The medics’ movements are
brisk, practiced, mercilessly efficient. One checks for signs of life
and stops almost immediately. A subtle shake of the head passes
between them.
Another team rushes in with
a stretcher.
They cover Gallus’ body
quickly, not out of respect, but to remove it from sight. Blood still
drips from the canvas as they lift him, his weight sagging
unnaturally as they carry him away toward the far gate.
Tiber flinches when a medic
takes his arm.
He doesn’t resist. He
doesn’t speak.
He walks like a man
half-asleep, guided back toward the preparation stairs, head bowed,
blood still staining his armor. He never looks back.
The shock ripples outward.
Cadets whisper. Then
murmur. Then breathe too fast.
Some stare at the ring,
pale and rigid. Others look down at their hands as if seeing weapons
there already. A few begin to panic quietly, eyes darting,
calculating exits that don’t exist.
Death was never supposed to
be real.
Not here. Not for them.
Lucille’s eyes are wide,
unblinking. Her mouth is dry.
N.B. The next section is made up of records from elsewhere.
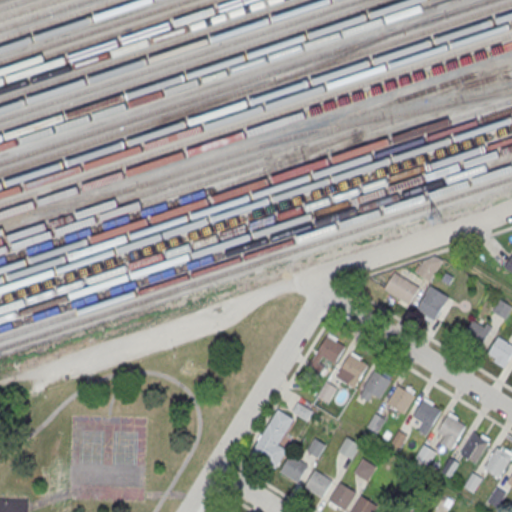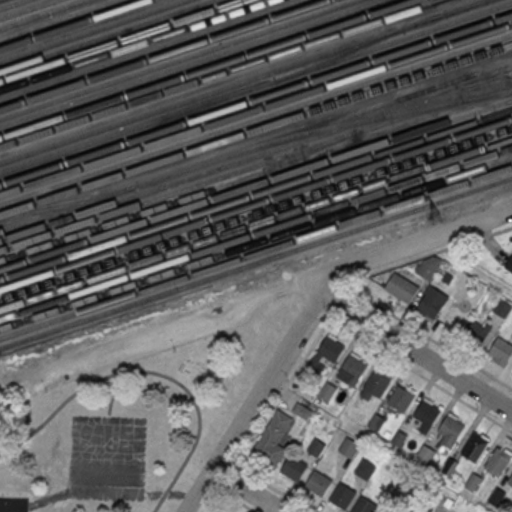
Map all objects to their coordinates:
railway: (11, 3)
railway: (462, 7)
railway: (25, 8)
railway: (41, 13)
railway: (56, 18)
railway: (72, 24)
railway: (92, 30)
railway: (107, 35)
railway: (121, 40)
railway: (134, 44)
railway: (148, 49)
railway: (339, 53)
railway: (162, 54)
railway: (177, 59)
railway: (190, 63)
railway: (206, 68)
railway: (220, 72)
railway: (243, 80)
railway: (256, 86)
railway: (487, 93)
railway: (256, 98)
railway: (256, 108)
railway: (388, 113)
railway: (256, 119)
railway: (155, 125)
railway: (256, 129)
railway: (198, 163)
railway: (227, 173)
railway: (191, 175)
railway: (17, 178)
railway: (256, 184)
railway: (256, 193)
railway: (182, 198)
railway: (256, 203)
railway: (256, 213)
power tower: (436, 218)
railway: (256, 222)
railway: (256, 231)
railway: (256, 242)
road: (410, 243)
railway: (256, 251)
road: (425, 254)
railway: (256, 260)
building: (509, 263)
building: (509, 264)
building: (428, 267)
building: (429, 268)
road: (337, 278)
building: (401, 288)
building: (401, 289)
road: (340, 302)
building: (431, 303)
building: (431, 303)
building: (501, 308)
road: (318, 309)
building: (477, 332)
road: (427, 334)
building: (501, 348)
building: (500, 350)
building: (328, 351)
road: (415, 351)
building: (351, 369)
road: (418, 370)
building: (353, 371)
building: (376, 384)
building: (375, 386)
road: (285, 388)
building: (326, 392)
road: (111, 396)
building: (401, 398)
building: (401, 398)
road: (252, 402)
road: (57, 409)
building: (302, 411)
building: (426, 414)
building: (425, 415)
road: (197, 419)
building: (376, 421)
park: (125, 426)
building: (450, 430)
building: (450, 430)
building: (272, 440)
building: (474, 446)
building: (349, 447)
building: (349, 447)
building: (474, 448)
building: (425, 452)
building: (425, 454)
park: (106, 459)
building: (498, 461)
building: (497, 462)
building: (294, 466)
building: (293, 469)
building: (365, 469)
road: (230, 476)
building: (510, 480)
building: (318, 482)
building: (318, 484)
road: (277, 487)
road: (246, 490)
building: (342, 496)
building: (342, 496)
road: (216, 499)
road: (238, 501)
park: (12, 505)
building: (364, 505)
building: (368, 508)
building: (221, 511)
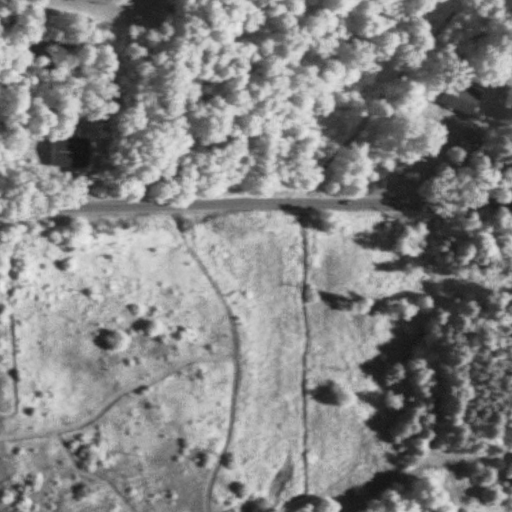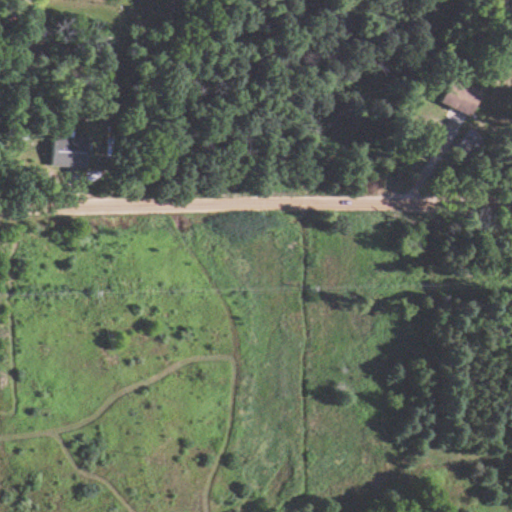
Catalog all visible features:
building: (455, 95)
building: (65, 150)
road: (427, 160)
road: (256, 204)
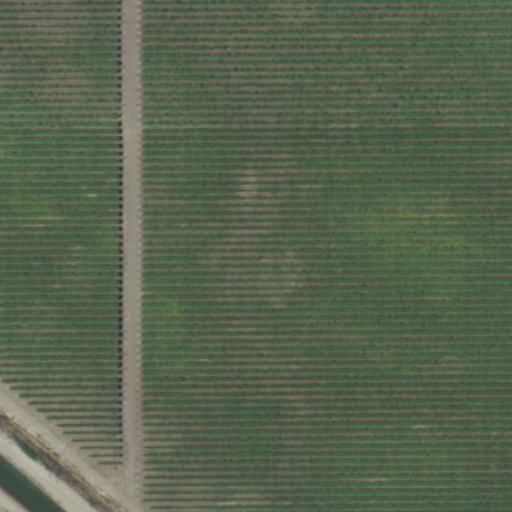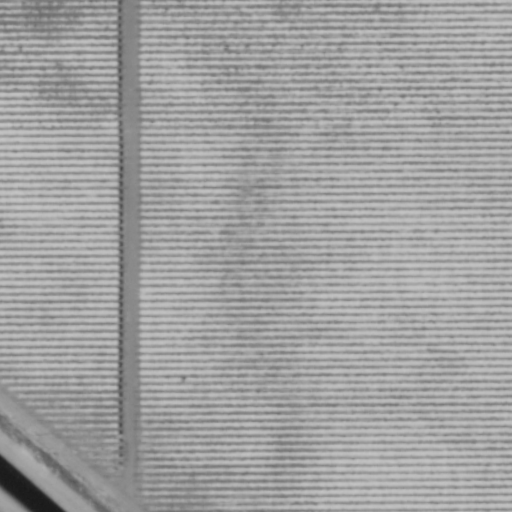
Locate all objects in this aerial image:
crop: (256, 256)
road: (3, 508)
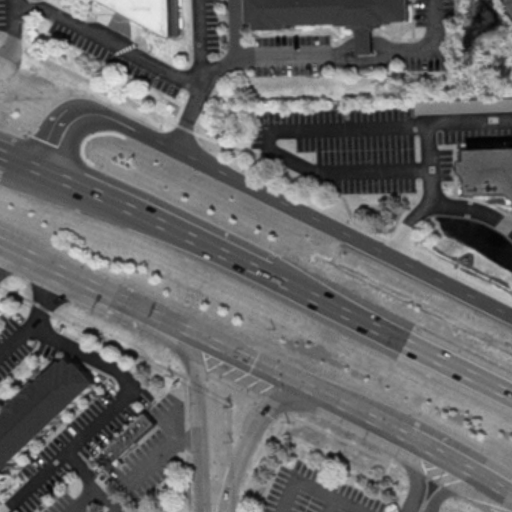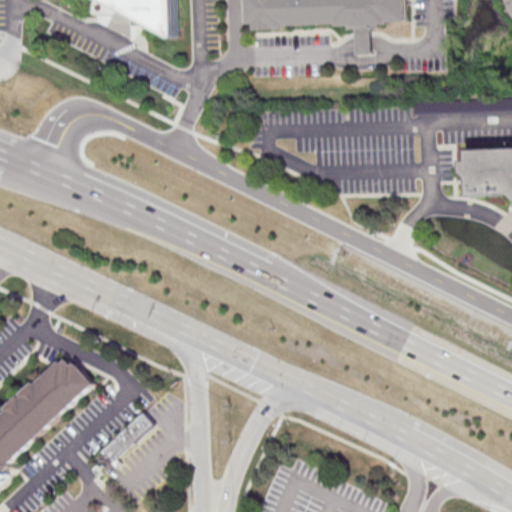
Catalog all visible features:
building: (153, 11)
building: (157, 14)
building: (330, 15)
building: (333, 17)
road: (394, 23)
road: (108, 41)
road: (116, 42)
building: (463, 104)
road: (383, 126)
road: (2, 153)
road: (263, 156)
road: (295, 160)
road: (428, 161)
road: (25, 163)
building: (490, 171)
road: (375, 172)
building: (493, 173)
road: (435, 200)
road: (268, 202)
road: (155, 221)
road: (4, 252)
road: (44, 262)
road: (15, 293)
road: (40, 306)
road: (142, 310)
road: (37, 318)
road: (388, 335)
road: (118, 344)
road: (257, 365)
road: (196, 373)
traffic signals: (301, 386)
road: (114, 402)
building: (41, 409)
building: (44, 412)
road: (362, 414)
road: (307, 422)
road: (200, 424)
building: (130, 437)
road: (249, 440)
road: (186, 441)
road: (162, 455)
road: (259, 462)
road: (459, 464)
road: (81, 470)
road: (416, 474)
road: (312, 488)
road: (452, 488)
road: (97, 489)
road: (330, 505)
road: (191, 510)
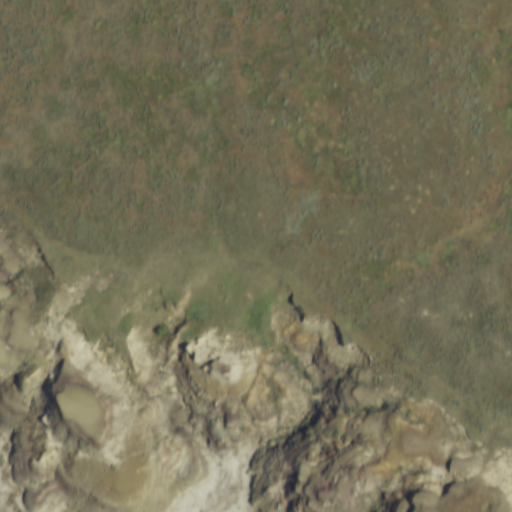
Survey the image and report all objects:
road: (288, 229)
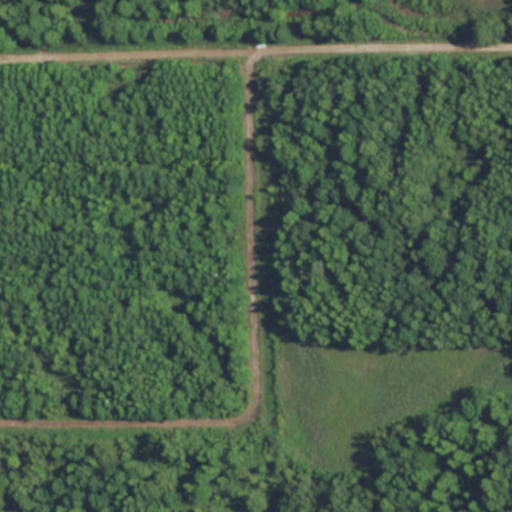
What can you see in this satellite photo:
road: (256, 46)
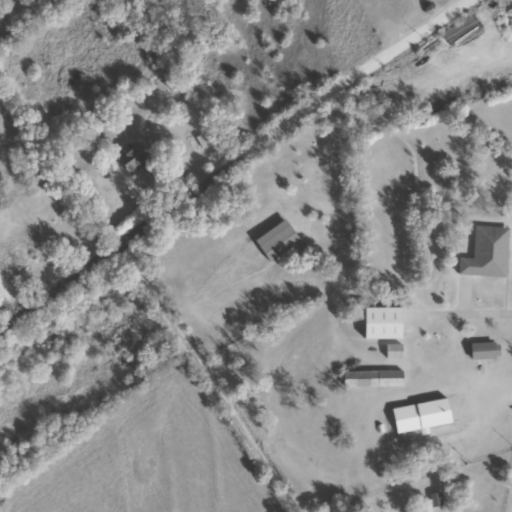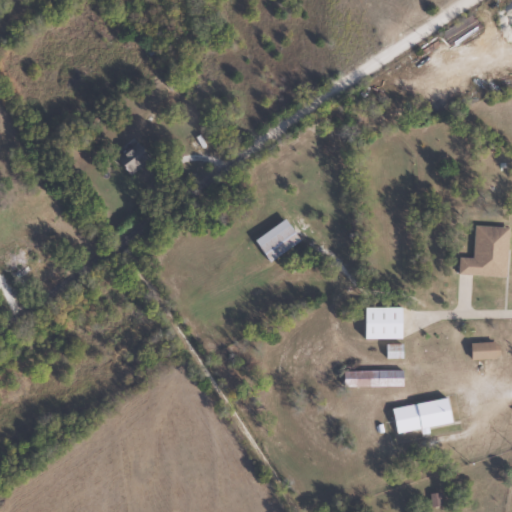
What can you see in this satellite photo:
building: (460, 32)
road: (206, 152)
building: (130, 159)
building: (274, 241)
building: (484, 254)
building: (377, 324)
building: (481, 351)
road: (183, 374)
building: (369, 379)
building: (417, 416)
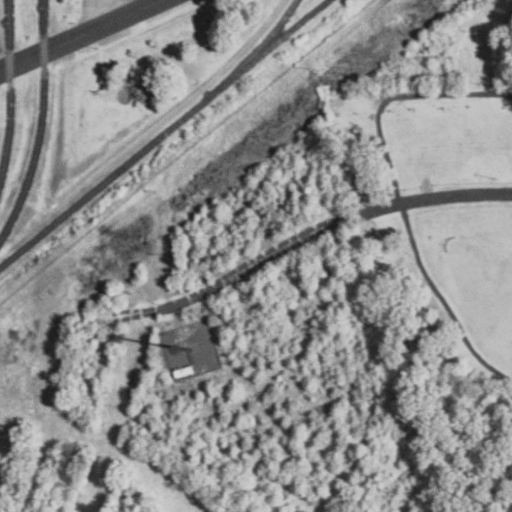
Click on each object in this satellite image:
road: (78, 34)
railway: (260, 45)
railway: (10, 90)
railway: (42, 124)
railway: (165, 132)
power tower: (139, 236)
road: (318, 244)
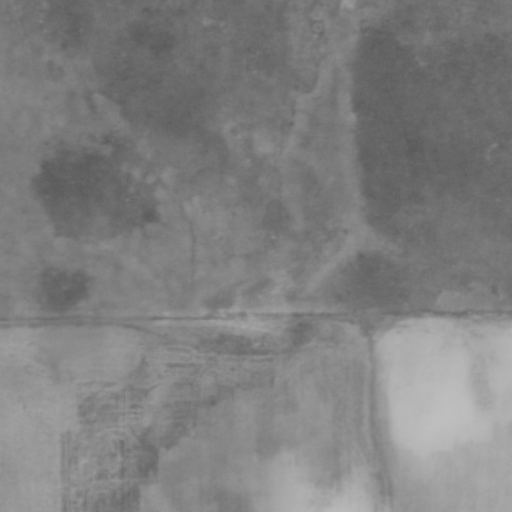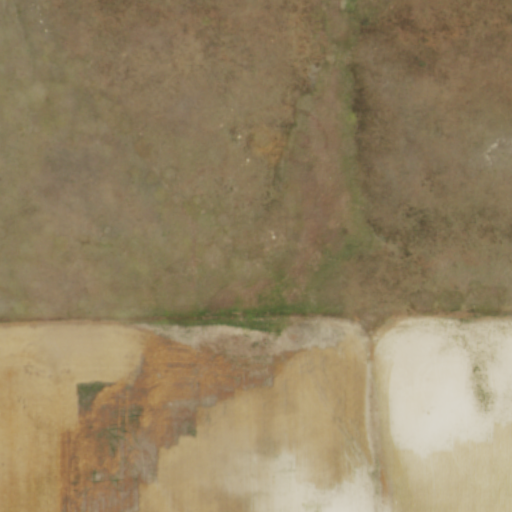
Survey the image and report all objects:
crop: (260, 414)
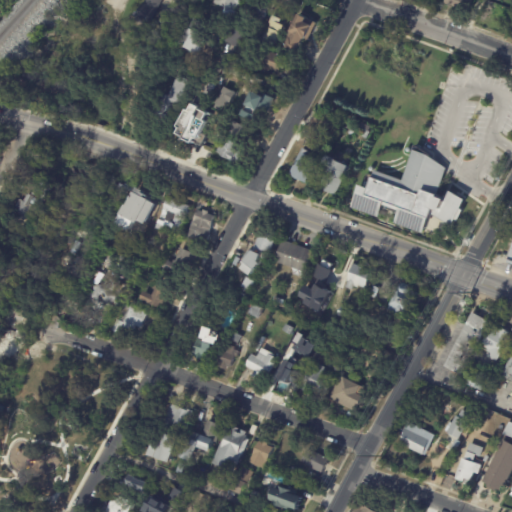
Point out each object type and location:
road: (114, 1)
building: (497, 1)
building: (458, 3)
building: (462, 3)
building: (229, 6)
building: (233, 7)
building: (294, 7)
building: (148, 11)
building: (262, 11)
building: (149, 12)
railway: (15, 17)
building: (178, 18)
road: (470, 19)
road: (433, 28)
building: (504, 28)
building: (274, 30)
building: (276, 30)
building: (302, 31)
building: (303, 33)
building: (239, 34)
building: (198, 35)
building: (204, 37)
building: (95, 50)
building: (134, 60)
building: (130, 62)
building: (273, 62)
building: (273, 62)
road: (250, 78)
park: (388, 82)
building: (186, 92)
building: (178, 94)
road: (303, 95)
building: (226, 98)
building: (228, 101)
road: (457, 102)
building: (258, 105)
building: (262, 106)
building: (195, 124)
road: (49, 126)
building: (239, 127)
building: (366, 134)
building: (208, 136)
building: (315, 143)
road: (106, 144)
building: (230, 149)
building: (234, 151)
road: (17, 154)
road: (476, 154)
road: (160, 164)
building: (303, 165)
building: (306, 166)
building: (333, 176)
building: (336, 176)
road: (224, 183)
building: (37, 185)
road: (222, 191)
building: (119, 194)
building: (410, 194)
building: (412, 196)
road: (254, 199)
building: (31, 201)
building: (40, 202)
building: (24, 207)
building: (137, 209)
building: (139, 209)
building: (175, 212)
road: (293, 213)
building: (172, 214)
building: (17, 219)
building: (201, 225)
building: (204, 225)
building: (468, 241)
building: (146, 244)
road: (403, 251)
building: (257, 252)
building: (259, 253)
building: (510, 253)
building: (295, 255)
building: (293, 256)
building: (509, 256)
building: (179, 263)
building: (182, 263)
building: (335, 265)
road: (219, 266)
building: (322, 270)
building: (361, 276)
building: (98, 277)
building: (357, 277)
building: (326, 285)
building: (375, 291)
power tower: (470, 292)
building: (315, 294)
building: (102, 295)
building: (153, 296)
building: (156, 296)
building: (402, 299)
building: (280, 300)
building: (406, 300)
building: (464, 302)
building: (250, 303)
building: (313, 309)
building: (258, 310)
building: (347, 313)
building: (129, 319)
building: (130, 319)
building: (227, 325)
building: (272, 327)
building: (289, 329)
building: (236, 336)
building: (498, 342)
building: (495, 343)
building: (206, 344)
building: (466, 344)
building: (470, 344)
building: (202, 346)
road: (422, 348)
road: (159, 357)
building: (225, 357)
building: (229, 357)
building: (261, 363)
building: (264, 364)
building: (293, 368)
building: (297, 368)
building: (508, 369)
building: (509, 373)
building: (316, 377)
building: (318, 379)
building: (478, 382)
road: (208, 385)
road: (460, 391)
building: (350, 392)
building: (347, 393)
building: (1, 407)
building: (352, 415)
building: (178, 416)
park: (63, 417)
road: (23, 420)
building: (462, 423)
building: (456, 427)
building: (508, 430)
building: (509, 430)
building: (175, 431)
building: (418, 438)
building: (203, 439)
building: (416, 439)
building: (204, 440)
building: (458, 445)
building: (165, 446)
building: (231, 448)
building: (234, 448)
building: (261, 454)
building: (263, 455)
power tower: (380, 455)
building: (488, 458)
building: (314, 460)
building: (316, 461)
building: (468, 463)
building: (472, 463)
building: (499, 467)
building: (500, 468)
building: (186, 470)
building: (258, 471)
building: (299, 473)
building: (246, 475)
road: (189, 480)
building: (242, 481)
building: (136, 484)
road: (412, 491)
building: (510, 493)
building: (286, 498)
building: (289, 498)
building: (175, 499)
building: (120, 505)
building: (122, 505)
building: (157, 506)
building: (364, 509)
building: (369, 509)
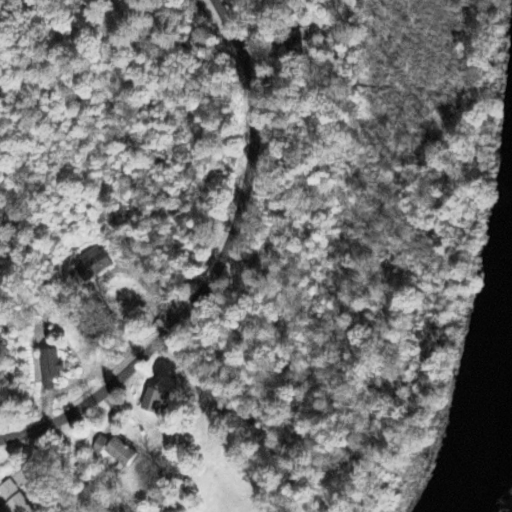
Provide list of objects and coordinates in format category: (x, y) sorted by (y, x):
building: (92, 265)
road: (216, 267)
building: (50, 368)
building: (153, 402)
river: (488, 437)
building: (98, 446)
building: (120, 455)
building: (13, 499)
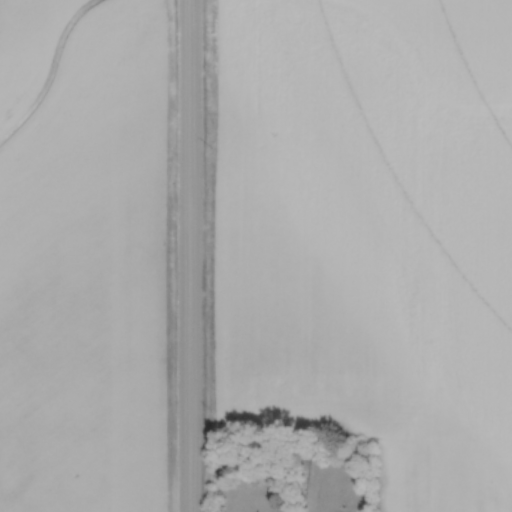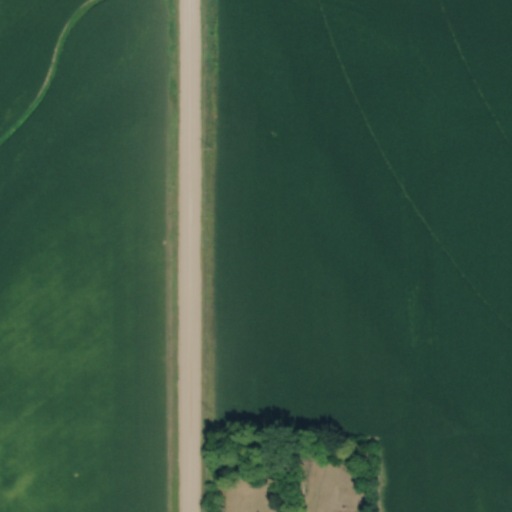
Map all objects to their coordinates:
crop: (21, 48)
road: (185, 256)
crop: (83, 276)
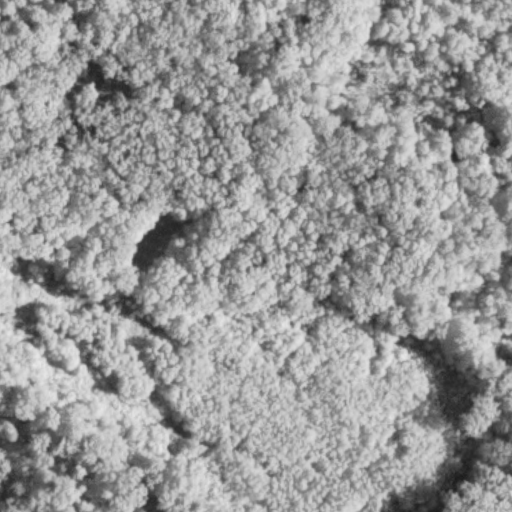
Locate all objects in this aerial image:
road: (256, 188)
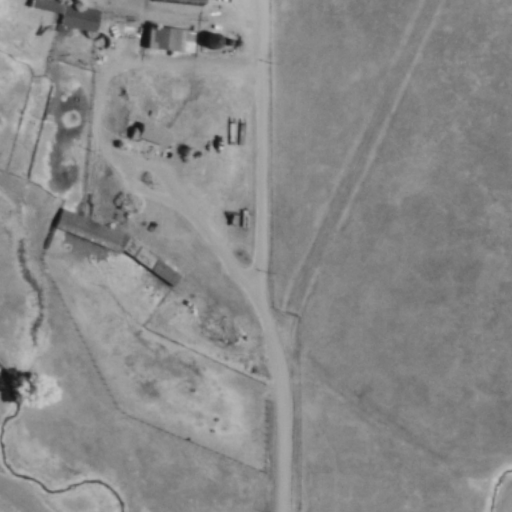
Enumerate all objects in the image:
building: (187, 1)
building: (70, 13)
building: (169, 39)
building: (151, 134)
road: (262, 148)
road: (112, 161)
building: (129, 249)
road: (286, 427)
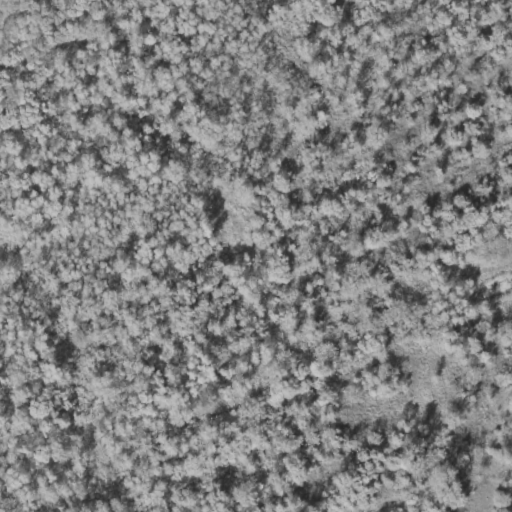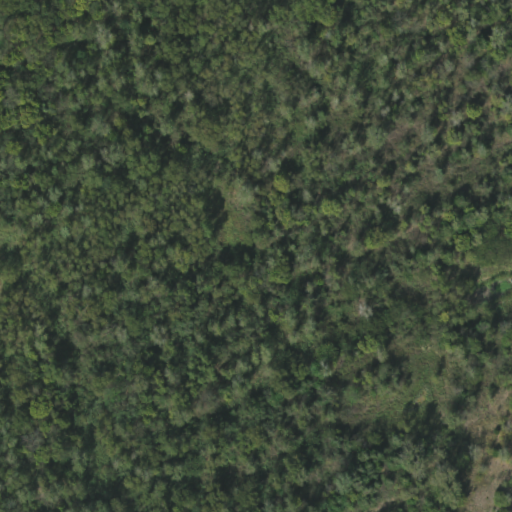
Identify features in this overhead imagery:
crop: (256, 256)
She watches as Gallus’ body vanishes
beneath the stands, as if removed, he might somehow cease to have
existed at all.
But the stain remains.
Cain feels her go still
beside him.
Behind them, Marcus exhales
under his breath. “That was fast,” he mutters, disbelief and awe
tangled together. “Gallus didn’t even have a chance.”
Before the words can
settle, sharp tones ring out again.
Wristbands ping.
Another pair of cadets
stiffen as their bands light up, the sound cutting through the
aftermath like a blade.
The Final Exam does not
pause. The Martyr’s Ring does not care.
And now they all
understand, this isn’t a test. It’s a warning.